Price v. EMPIRE LAND COMPANY , 218 Ga. 80 ( 1962 )


Menu:
  • 218 Ga. 80 (1962)
    126 S.E.2d 626

    PRICE
    v.
    EMPIRE LAND COMPANY et al.

    21659.

    Supreme Court of Georgia.

    Argued May 15, 1962.
    Decided June 25, 1962.

    *84 John L. Watson, Jr., Hugh P. Futrell, Jr., Kemp & Watson, for plaintiff in error.

    Robert Smalley, John B. Miller, contra.

    QUILLIAN, Justice.

    No precept is more firmly established in our law than that this court will not disturb or control the trial judge's discretion in either denying or granting an interlocutory injunction, in the absence of legal abuse of such discretion. Cubbedge & Hazlehurst v. Adams, 42 Ga. 124; Cherokee Iron Co. v. Jones, 52 Ga. 276; Loadman v. Davis, 210 Ga. 520 (81 SE2d 465); Dozier v. Mangham, 215 Ga. 718 (113 SE2d 212). This is true where there is any conflict as to material issues of the case. Jones v. Johnson, 60 Ga. 260; Roughton v. Thiele *85 Kaolin Co., 211 Ga. 15 (83 SE2d 590); Hutchins v. Williams, 212 Ga. 754 (95 SE2d 674). The reasons for this rule are succinctly and pointedly brought out in the case of Kirtland v. Mayor &c. of Macon, 62 Ga. 747, 750, where Justice Bleckley stated: "Injunction ad interim is a part of equity police. It is a device to keep the parties in order to prevent one from hurting the other whilst their respective rights are under adjudication. There is often a cry for police when there is no real danger. The equity of a bill is not lost because an injunction is denied, or because it is not applied for before the final hearing." (Emphasis supplied).

    Equity intervenes by grant of an interlocutory injunction to prevent irreparable damage to one of the parties and to maintain the status quo until a final determination is made. Mobley v. Brundage, 170 Ga. 829 (154 SE 452); City of Elberton v. Hobbs, 121 Ga. 749 (49 SE 779); Edwards v. United Food Brokers Inc., 195 Ga. 1, 8 (22 SE2d 812); First Fed. Savings &c. Assn. v. Owen, 210 Ga. 424 (80 SE2d 169). In short, there must be some vital necessity for the injunction so that one of the parties will not be damaged and left without adequate remedy.

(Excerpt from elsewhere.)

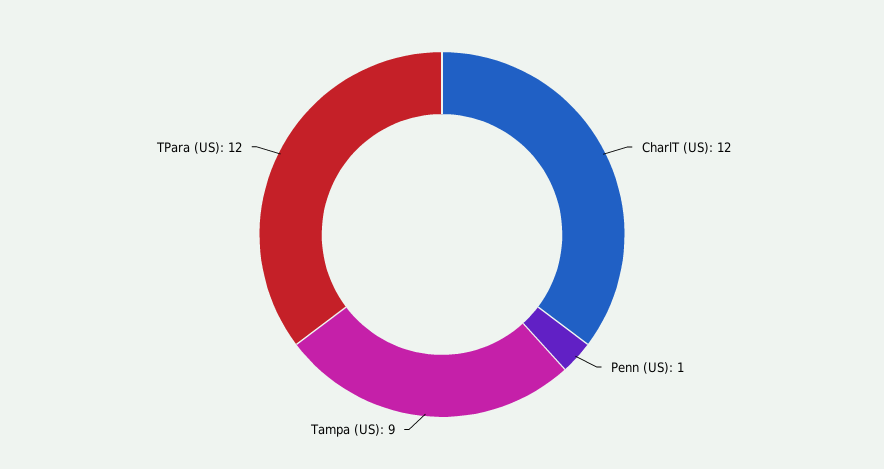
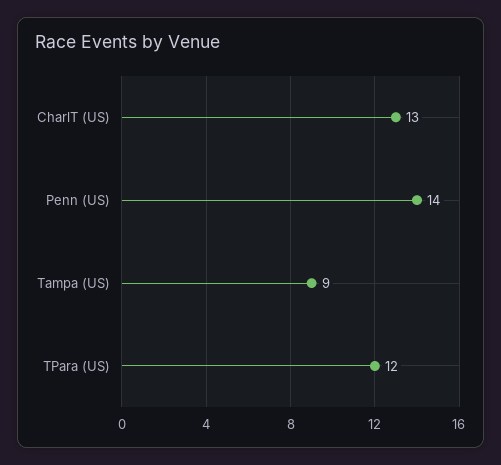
CharlT (US): 12 -> 13
Penn (US): 1 -> 14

    In this case, the plaintiff attempted to introduce evidence to support his contentions that the actions of the defendants materially contributed to the pollution of the stream, to the seepage of water and the depositing of mud upon his lands, and that water from the flume hitting at a point outside the old stream bed caused water to flow unnaturally over his land, causing swampy conditions, erosion and washing, all to the great hurt and damage of the plaintiff.

    To some degree, the plaintiff proved his case as laid without conflict. However, there was material conflict as to the quantum of damages, as well as the continuance, or certainty of the continuing nature, of the damages during the interim period from the hearing until the time of the final disposition of the case. The testimony of the witnesses was not at all conclusive as to the manner, extent or certainty of damage to the plaintiff's property, nor that such damage would be irreparable. Most important, the evidence did not disclose that an injunction would *86 be necessary to protect the plaintiff's interests during the pendency of the suit.

    Upon a careful review of the record here before us, whatever may be the rights of the respective parties on a trial of the case, we can not say the trial judge abused his discretion in denying the interlocutory injunction.

    Judgment affirmed. All the Justices concur.